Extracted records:
☆ ☆ ☆

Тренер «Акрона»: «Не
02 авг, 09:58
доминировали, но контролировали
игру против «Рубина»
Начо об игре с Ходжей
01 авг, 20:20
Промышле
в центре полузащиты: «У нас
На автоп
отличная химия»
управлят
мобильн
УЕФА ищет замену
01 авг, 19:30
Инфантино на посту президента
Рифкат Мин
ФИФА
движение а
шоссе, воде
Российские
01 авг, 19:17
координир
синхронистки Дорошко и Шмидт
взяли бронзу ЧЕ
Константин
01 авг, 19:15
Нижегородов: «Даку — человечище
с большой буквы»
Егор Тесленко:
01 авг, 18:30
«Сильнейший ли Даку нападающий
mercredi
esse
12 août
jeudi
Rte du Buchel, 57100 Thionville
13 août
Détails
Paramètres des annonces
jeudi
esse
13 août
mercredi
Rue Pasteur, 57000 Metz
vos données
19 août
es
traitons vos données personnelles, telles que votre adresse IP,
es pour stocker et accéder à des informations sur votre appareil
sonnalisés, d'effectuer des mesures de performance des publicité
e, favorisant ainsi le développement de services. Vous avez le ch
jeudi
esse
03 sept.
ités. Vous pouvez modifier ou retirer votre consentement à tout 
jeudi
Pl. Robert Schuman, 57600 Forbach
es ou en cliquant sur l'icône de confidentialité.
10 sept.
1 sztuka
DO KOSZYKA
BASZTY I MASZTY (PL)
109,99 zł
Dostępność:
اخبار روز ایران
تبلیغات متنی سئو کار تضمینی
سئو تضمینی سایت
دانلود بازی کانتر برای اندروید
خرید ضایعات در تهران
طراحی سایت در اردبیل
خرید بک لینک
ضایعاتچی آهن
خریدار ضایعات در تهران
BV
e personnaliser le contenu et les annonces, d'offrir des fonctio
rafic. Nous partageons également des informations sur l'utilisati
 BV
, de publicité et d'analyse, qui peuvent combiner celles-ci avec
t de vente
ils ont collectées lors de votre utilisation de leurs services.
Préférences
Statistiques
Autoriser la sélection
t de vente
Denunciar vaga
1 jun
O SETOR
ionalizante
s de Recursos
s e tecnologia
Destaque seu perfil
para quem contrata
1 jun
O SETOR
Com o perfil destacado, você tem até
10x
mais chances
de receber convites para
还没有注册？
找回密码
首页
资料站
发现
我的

☆ ☆ ☆

To do:
Repeat all of the records, letter for letter.

Answer for this exercise:
Тренер «Акрона»: «Не
02 авг, 09:58
доминировали, но контролировали
игру против «Рубина»
Начо об игре с Ходжей
01 авг, 20:20
Промышле
в центре полузащиты: «У нас
На автоп
отличная химия»
управлят
мобильн
УЕФА ищет замену
01 авг, 19:30
Инфантино на посту президента
Рифкат Мин
ФИФА
движение а
шоссе, воде
Российские
01 авг, 19:17
координир
синхронистки Дорошко и Шмидт
взяли бронзу ЧЕ
Константин
01 авг, 19:15
Нижегородов: «Даку — человечище
с большой буквы»
Егор Тесленко:
01 авг, 18:30
«Сильнейший ли Даку нападающий
mercredi
esse
12 août
jeudi
Rte du Buchel, 57100 Thionville
13 août
Détails
Paramètres des annonces
jeudi
esse
13 août
mercredi
Rue Pasteur, 57000 Metz
vos données
19 août
es
traitons vos données personnelles, telles que votre adresse IP,
es pour stocker et accéder à des informations sur votre appareil
sonnalisés, d'effectuer des mesures de performance des publicité
e, favorisant ainsi le développement de services. Vous avez le ch
jeudi
esse
03 sept.
ités. Vous pouvez modifier ou retirer votre consentement à tout 
jeudi
Pl. Robert Schuman, 57600 Forbach
es ou en cliquant sur l'icône de confidentialité.
10 sept.
1 sztuka
DO KOSZYKA
BASZTY I MASZTY (PL)
109,99 zł
Dostępność:
اخبار روز ایران
تبلیغات متنی سئو کار تضمینی
سئو تضمینی سایت
دانلود بازی کانتر برای اندروید
خرید ضایعات در تهران
طراحی سایت در اردبیل
خرید بک لینک
ضایعاتچی آهن
خریدار ضایعات در تهران
BV
e personnaliser le contenu et les annonces, d'offrir des fonctio
rafic. Nous partageons également des informations sur l'utilisati
 BV
, de publicité et d'analyse, qui peuvent combiner celles-ci avec
t de vente
ils ont collectées lors de votre utilisation de leurs services.
Préférences
Statistiques
Autoriser la sélection
t de vente
Denunciar vaga
1 jun
O SETOR
ionalizante
s de Recursos
s e tecnologia
Destaque seu perfil
para quem contrata
1 jun
O SETOR
Com o perfil destacado, você tem até
10x
mais chances
de receber convites para
还没有注册？
找回密码
首页
资料站
发现
我的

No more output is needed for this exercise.